Problem with the concept of "feature-complete"
Problem with the concept of "feature-complete"
Posted Jan 16, 2026 15:49 UTC (Fri) by farnz (subscriber, #17727)In reply to: Problem with the concept of "feature-complete" by pizza
Parent article: Debian discusses removing GTK 2 for forky
No, I'm saying that the formal engineering principle of "fully meets the specification, therefore it's complete and needs no further work" rarely, if ever, applies to software, because the specification is itself incomplete in the ways we're both describing.
Now, you can declare that you're not working on this any more (for any reason - not just because you think it's "good enough"), and that's separate. But it's extremely rare (I cannot think of software in this state, not even TeX meets it) for you to have a complete enough specification that you can declare the software "complete against the specification".

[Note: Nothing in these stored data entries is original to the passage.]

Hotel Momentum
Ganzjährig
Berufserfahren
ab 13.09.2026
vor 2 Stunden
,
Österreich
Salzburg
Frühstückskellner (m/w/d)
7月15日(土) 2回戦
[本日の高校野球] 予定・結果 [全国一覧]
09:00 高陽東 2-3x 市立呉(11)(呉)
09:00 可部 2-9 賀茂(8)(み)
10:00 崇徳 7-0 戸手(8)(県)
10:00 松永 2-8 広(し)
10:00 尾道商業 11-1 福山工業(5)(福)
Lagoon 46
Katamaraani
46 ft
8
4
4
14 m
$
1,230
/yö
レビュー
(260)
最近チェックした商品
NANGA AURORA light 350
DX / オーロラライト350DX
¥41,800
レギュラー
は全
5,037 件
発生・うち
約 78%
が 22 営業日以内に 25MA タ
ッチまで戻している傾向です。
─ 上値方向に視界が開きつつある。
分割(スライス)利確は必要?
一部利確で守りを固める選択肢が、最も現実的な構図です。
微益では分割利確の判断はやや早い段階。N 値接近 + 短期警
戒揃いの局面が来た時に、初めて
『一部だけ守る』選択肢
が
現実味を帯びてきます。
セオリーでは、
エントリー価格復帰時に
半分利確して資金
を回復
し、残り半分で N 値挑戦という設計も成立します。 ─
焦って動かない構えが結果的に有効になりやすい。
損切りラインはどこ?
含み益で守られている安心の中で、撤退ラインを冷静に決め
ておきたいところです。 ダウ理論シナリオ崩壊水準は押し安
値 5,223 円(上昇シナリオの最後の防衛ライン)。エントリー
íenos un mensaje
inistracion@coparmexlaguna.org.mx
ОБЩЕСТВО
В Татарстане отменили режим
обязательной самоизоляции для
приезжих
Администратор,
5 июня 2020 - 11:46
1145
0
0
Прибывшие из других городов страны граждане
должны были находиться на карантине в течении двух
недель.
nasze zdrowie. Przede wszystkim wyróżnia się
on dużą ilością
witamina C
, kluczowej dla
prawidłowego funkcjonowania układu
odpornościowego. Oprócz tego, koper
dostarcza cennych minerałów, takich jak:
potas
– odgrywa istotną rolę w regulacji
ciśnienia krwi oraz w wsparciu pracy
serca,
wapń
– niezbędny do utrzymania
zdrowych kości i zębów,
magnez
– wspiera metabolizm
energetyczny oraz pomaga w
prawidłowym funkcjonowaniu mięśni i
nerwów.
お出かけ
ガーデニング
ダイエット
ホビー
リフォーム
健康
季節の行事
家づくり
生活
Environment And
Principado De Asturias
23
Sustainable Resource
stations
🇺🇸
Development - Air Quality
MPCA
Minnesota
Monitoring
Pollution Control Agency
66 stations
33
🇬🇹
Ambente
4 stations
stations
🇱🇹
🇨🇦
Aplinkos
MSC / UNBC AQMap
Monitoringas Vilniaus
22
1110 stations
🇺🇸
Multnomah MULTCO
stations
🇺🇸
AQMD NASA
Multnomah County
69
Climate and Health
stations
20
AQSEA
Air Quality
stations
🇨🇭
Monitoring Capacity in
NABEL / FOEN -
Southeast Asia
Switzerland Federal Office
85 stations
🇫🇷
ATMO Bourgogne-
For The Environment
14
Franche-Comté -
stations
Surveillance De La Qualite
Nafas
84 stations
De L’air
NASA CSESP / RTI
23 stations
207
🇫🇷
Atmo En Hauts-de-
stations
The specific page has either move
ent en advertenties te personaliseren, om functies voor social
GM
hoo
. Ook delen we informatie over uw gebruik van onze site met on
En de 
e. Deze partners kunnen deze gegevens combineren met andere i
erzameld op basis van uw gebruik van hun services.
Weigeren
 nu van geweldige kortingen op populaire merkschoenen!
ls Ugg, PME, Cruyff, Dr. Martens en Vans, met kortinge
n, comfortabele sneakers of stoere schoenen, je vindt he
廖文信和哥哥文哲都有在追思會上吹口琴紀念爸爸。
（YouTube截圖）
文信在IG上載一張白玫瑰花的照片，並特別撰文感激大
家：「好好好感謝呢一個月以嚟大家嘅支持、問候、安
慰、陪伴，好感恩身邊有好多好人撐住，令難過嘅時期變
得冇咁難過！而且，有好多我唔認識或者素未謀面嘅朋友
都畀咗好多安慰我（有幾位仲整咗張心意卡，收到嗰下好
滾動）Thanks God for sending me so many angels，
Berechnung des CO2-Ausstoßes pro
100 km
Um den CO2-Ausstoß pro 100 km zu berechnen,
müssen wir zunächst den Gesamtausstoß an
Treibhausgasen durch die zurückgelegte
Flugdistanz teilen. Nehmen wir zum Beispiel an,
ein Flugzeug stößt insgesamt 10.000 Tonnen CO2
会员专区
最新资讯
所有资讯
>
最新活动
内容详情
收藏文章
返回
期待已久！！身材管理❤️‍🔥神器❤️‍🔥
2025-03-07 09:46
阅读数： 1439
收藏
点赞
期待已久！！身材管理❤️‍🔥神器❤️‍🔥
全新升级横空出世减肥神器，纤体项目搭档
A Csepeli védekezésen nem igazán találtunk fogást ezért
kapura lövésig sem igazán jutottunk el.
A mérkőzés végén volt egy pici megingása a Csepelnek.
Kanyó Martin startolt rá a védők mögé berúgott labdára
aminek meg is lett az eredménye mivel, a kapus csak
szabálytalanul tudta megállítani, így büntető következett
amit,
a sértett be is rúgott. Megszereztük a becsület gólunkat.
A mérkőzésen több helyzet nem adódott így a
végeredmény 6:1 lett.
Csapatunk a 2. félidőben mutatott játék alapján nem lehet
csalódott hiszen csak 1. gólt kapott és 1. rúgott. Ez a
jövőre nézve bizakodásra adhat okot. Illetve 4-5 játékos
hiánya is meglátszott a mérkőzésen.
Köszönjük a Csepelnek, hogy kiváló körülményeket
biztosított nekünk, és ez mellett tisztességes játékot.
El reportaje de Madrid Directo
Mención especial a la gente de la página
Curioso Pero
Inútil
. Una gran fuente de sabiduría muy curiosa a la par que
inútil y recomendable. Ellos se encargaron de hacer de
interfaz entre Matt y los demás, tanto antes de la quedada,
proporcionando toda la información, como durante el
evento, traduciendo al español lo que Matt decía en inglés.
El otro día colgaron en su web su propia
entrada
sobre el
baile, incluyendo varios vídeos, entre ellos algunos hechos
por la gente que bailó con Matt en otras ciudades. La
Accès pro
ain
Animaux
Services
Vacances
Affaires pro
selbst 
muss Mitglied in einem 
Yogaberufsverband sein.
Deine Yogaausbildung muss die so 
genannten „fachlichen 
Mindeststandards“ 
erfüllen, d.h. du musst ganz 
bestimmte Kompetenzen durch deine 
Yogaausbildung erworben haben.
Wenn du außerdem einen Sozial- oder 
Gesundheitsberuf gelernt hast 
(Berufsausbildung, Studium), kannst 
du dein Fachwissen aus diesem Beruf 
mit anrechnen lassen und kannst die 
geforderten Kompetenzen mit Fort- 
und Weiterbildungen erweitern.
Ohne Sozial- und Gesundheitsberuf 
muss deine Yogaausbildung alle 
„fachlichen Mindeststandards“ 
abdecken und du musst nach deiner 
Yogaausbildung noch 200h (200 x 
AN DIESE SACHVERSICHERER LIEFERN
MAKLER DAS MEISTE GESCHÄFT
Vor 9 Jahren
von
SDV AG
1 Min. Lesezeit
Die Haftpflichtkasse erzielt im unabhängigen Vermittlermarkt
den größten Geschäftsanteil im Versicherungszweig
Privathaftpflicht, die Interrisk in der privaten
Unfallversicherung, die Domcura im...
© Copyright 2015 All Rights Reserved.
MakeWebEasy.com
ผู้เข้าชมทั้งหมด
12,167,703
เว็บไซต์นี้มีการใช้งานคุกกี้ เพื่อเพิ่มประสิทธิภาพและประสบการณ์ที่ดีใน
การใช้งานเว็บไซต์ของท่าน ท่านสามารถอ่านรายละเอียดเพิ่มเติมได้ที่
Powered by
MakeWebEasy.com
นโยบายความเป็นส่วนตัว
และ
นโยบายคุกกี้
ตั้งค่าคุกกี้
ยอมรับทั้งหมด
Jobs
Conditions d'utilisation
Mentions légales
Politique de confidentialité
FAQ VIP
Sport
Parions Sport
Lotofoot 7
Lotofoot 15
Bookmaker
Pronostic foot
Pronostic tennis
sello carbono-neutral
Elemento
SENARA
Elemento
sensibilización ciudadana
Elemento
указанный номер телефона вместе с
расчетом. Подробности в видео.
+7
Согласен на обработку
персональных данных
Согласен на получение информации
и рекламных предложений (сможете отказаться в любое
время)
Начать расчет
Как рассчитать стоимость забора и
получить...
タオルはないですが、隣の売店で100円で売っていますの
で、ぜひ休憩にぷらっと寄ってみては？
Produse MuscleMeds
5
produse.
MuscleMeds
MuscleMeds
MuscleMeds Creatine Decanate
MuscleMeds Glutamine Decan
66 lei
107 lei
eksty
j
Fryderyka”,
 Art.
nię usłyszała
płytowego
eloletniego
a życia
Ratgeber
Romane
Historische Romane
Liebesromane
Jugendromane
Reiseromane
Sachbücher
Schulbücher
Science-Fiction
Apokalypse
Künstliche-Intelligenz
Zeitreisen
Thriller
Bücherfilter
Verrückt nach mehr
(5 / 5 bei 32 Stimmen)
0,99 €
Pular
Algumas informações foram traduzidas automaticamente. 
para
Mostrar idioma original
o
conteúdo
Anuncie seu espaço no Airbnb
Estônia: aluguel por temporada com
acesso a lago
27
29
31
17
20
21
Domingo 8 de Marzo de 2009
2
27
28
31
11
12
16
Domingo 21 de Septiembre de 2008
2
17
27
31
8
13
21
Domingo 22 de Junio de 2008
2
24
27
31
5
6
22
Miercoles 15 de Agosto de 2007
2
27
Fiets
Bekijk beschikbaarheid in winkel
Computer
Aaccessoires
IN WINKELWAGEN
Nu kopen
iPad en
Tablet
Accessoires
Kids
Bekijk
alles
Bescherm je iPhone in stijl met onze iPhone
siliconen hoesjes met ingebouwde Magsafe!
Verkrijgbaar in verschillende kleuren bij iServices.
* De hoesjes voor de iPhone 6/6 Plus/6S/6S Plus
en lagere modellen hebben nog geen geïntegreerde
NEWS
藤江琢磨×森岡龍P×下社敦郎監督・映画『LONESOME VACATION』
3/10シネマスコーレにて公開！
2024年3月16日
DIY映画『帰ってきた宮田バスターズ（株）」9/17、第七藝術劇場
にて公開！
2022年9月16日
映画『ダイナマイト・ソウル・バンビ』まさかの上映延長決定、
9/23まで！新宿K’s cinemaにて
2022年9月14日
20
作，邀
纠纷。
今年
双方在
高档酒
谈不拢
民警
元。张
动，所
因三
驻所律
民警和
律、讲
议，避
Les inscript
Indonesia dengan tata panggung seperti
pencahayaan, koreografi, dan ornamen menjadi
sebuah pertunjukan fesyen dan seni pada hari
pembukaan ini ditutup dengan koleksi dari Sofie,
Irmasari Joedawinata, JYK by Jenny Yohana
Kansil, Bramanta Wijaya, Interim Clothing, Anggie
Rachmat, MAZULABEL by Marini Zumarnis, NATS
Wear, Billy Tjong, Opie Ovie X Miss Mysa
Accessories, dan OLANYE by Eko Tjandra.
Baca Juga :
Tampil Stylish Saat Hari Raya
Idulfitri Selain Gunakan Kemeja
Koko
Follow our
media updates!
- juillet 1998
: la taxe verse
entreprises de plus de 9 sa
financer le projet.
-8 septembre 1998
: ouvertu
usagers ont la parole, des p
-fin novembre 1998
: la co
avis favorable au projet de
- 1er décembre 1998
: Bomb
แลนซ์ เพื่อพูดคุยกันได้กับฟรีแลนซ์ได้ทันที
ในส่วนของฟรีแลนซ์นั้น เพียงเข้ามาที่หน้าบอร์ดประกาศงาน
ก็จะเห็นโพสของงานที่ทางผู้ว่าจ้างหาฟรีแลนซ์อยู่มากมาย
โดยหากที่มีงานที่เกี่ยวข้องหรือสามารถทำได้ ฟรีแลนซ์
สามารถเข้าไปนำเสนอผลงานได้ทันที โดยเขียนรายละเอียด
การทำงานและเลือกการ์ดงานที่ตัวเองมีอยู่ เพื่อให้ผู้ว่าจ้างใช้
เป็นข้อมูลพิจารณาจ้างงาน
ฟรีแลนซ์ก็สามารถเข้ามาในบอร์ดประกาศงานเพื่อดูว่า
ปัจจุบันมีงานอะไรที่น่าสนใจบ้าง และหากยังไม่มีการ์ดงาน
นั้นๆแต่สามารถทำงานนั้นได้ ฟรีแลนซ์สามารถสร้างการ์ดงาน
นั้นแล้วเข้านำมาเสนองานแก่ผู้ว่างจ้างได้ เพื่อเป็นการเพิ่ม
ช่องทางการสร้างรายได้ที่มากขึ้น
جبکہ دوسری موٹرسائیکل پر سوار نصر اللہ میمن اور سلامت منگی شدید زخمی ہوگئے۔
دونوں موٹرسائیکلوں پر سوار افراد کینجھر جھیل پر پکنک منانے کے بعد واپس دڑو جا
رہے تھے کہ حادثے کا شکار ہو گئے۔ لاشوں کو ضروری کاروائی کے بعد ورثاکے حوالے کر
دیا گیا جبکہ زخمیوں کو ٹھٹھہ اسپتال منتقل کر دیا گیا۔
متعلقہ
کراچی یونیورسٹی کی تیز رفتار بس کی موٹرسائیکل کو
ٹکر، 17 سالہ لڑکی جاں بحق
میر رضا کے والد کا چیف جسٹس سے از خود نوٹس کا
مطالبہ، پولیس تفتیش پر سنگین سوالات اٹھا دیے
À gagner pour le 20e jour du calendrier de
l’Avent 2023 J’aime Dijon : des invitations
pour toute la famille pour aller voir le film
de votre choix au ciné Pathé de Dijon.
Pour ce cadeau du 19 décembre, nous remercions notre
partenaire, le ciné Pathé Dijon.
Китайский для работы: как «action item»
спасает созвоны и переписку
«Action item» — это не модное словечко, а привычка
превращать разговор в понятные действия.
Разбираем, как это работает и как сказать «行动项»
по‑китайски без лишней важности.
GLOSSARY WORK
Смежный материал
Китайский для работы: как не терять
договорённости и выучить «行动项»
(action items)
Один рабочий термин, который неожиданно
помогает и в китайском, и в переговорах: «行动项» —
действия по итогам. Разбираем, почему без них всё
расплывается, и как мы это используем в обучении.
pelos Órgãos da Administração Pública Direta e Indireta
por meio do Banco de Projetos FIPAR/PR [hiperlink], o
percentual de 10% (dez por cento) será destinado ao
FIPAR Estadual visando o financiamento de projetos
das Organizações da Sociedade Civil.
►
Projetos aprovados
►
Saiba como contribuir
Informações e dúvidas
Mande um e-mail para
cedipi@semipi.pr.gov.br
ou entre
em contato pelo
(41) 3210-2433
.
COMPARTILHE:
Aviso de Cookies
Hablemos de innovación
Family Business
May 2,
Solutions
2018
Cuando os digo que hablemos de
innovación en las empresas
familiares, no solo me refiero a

Separate to that is the problem with people neither being able (or, in some cases, willing) to fund maintainers doing "no change that I notice", nor to accept "this stops being maintained". At some point, something has to give - either people find ways to fund maintenance that meets their needs, or they have to accept that sometimes, good things come to an end. And in some ways, that's harder with Free software, since at least with proprietary software, the usual way for good things to come to an end was for the company to go bankrupt (with rare exceptions), and thus it's clear why you can't buy it any more, while with Free software, it's people walking away from the project.